Work instructions ->
Pictures are to be skipped; every other part of the records is copied exactly.

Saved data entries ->
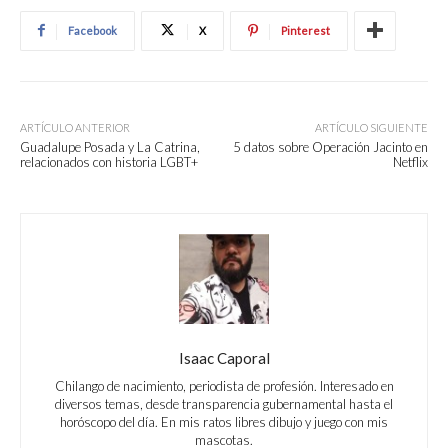
Facebook
X
Pinterest
ARTÍCULO ANTERIOR
ARTÍCULO SIGUIENTE
Guadalupe Posada y La Catrina,
5 datos sobre Operación Jacinto en
relacionados con historia LGBT+
Netflix
Isaac Caporal
Chilango de nacimiento, periodista de profesión. Interesado en
diversos temas, desde transparencia gubernamental hasta el
horóscopo del día. En mis ratos libres dibujo y juego con mis
mascotas.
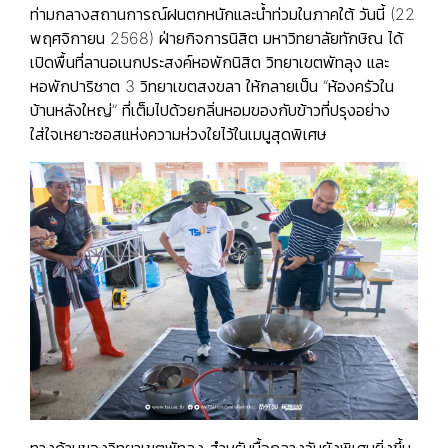
ท่ามกลางสถานการณ์ฝนตกหนักและน้ำท่วมในภาคใต้ วันนี้ (22
พฤศจิกายน 2568) ฝ่ายกิจการนิสิต มหาวิทยาลัยทักษิณ ได้
เปิดพื้นที่ลานอเนกประสงค์หอพักนิสิต วิทยาเขตพัทลุง และ
หอพักปาริชาต 3 วิทยาเขตสงขลา ให้กลายเป็น “ห้องครัวใน
บ้านหลังใหญ่” ที่เต็มไปด้วยกลิ่นหอมของกับข้าวที่ปรุงอย่าง
ใส่ใจเหยาะซอสแห่งความห่วงใยไว้ในเมนูสุดพิเศษ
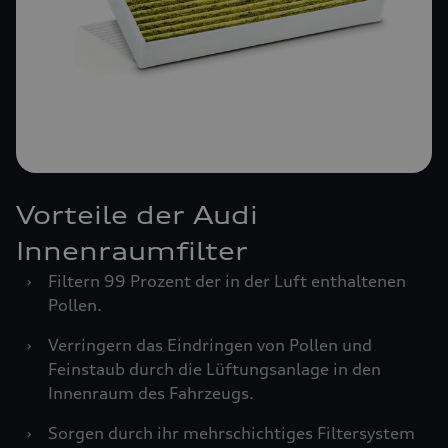
Vorteile der Audi
Innenraumfilter
›
Filtern 99 Prozent der in der Luft enthaltenen
Pollen.
›
Verringern das Eindringen von Pollen und
Feinstaub durch die Lüftungsanlage in den
Innenraum des Fahrzeugs.
›
Sorgen durch ihr mehrschichtiges Filtersystem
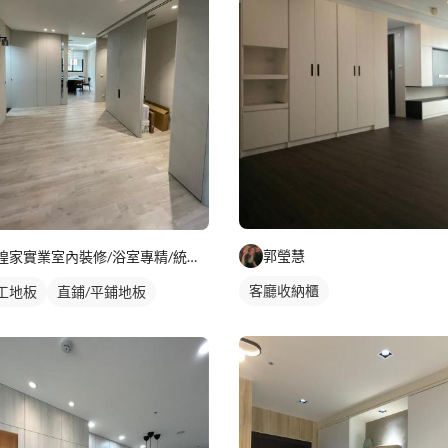
郭瑩慧
煌家實業室內裝修/浴室專精/統包工程
客廳收納櫃
工地板
直鋪/平鋪地板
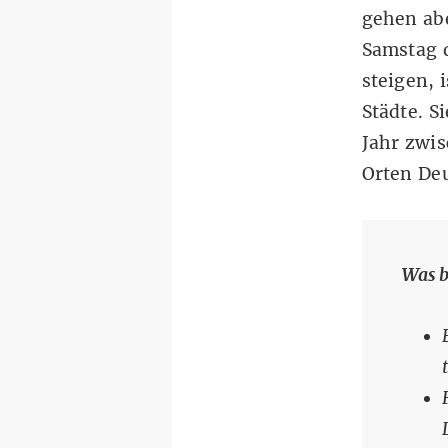
gehen ab
Samstag d
steigen, 
Städte. S
Jahr zwis
Orten De
Was b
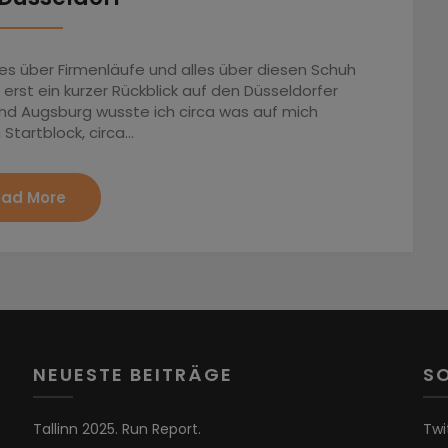
alles über Firmenläufe und alles über diesen Schuh
rst ein kurzer Rückblick auf den Düsseldorfer
und Augsburg wusste ich circa was auf mich
Startblock, circa…
ad More
NEUESTE BEITRÄGE
S
Tallinn 2025. Run Report.
Twi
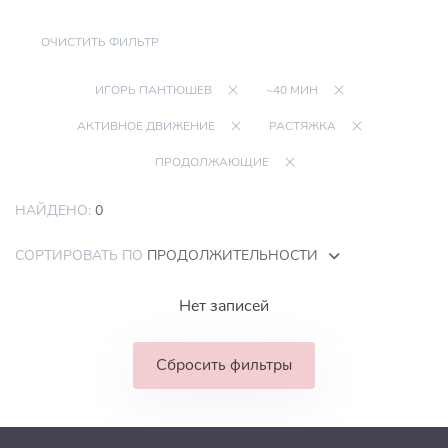
ОЧИСТИТЬ ФИЛЬТР
ИГОРЬ ПАНТЮШЕВ
~40 МИН
АКТИВНОЕ ДВИЖЕНИЕ
РАСТЯЖКА
ПРОДОЛЖАЮЩИЕ
НАЙДЕНО:
0
СОРТИРОВАТЬ ПО
ПРОДОЛЖИТЕЛЬНОСТИ
Нет записей
Сбросить фильтры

Expected answer ->
Facebook
X
Pinterest
ARTÍCULO ANTERIOR
ARTÍCULO SIGUIENTE
Guadalupe Posada y La Catrina,
5 datos sobre Operación Jacinto en
relacionados con historia LGBT+
Netflix
Isaac Caporal
Chilango de nacimiento, periodista de profesión. Interesado en
diversos temas, desde transparencia gubernamental hasta el
horóscopo del día. En mis ratos libres dibujo y juego con mis
mascotas.
ท่ามกลางสถานการณ์ฝนตกหนักและน้ำท่วมในภาคใต้ วันนี้ (22
พฤศจิกายน 2568) ฝ่ายกิจการนิสิต มหาวิทยาลัยทักษิณ ได้
เปิดพื้นที่ลานอเนกประสงค์หอพักนิสิต วิทยาเขตพัทลุง และ
หอพักปาริชาต 3 วิทยาเขตสงขลา ให้กลายเป็น “ห้องครัวใน
บ้านหลังใหญ่” ที่เต็มไปด้วยกลิ่นหอมของกับข้าวที่ปรุงอย่าง
ใส่ใจเหยาะซอสแห่งความห่วงใยไว้ในเมนูสุดพิเศษ
Vorteile der Audi
Innenraumfilter
›
Filtern 99 Prozent der in der Luft enthaltenen
Pollen.
›
Verringern das Eindringen von Pollen und
Feinstaub durch die Lüftungsanlage in den
Innenraum des Fahrzeugs.
›
Sorgen durch ihr mehrschichtiges Filtersystem
郭瑩慧
煌家實業室內裝修/浴室專精/統包工程
客廳收納櫃
工地板
直鋪/平鋪地板
gehen ab
Samstag d
steigen, 
Städte. S
Jahr zwis
Orten De
Was b
alles über Firmenläufe und alles über diesen Schuh
rst ein kurzer Rückblick auf den Düsseldorfer
und Augsburg wusste ich circa was auf mich
Startblock, circa…
ad More
NEUESTE BEITRÄGE
S
Tallinn 2025. Run Report.
Twi
ОЧИСТИТЬ ФИЛЬТР
ИГОРЬ ПАНТЮШЕВ
~40 МИН
АКТИВНОЕ ДВИЖЕНИЕ
РАСТЯЖКА
ПРОДОЛЖАЮЩИЕ
НАЙДЕНО:
0
СОРТИРОВАТЬ ПО
ПРОДОЛЖИТЕЛЬНОСТИ
Нет записей
Сбросить фильтры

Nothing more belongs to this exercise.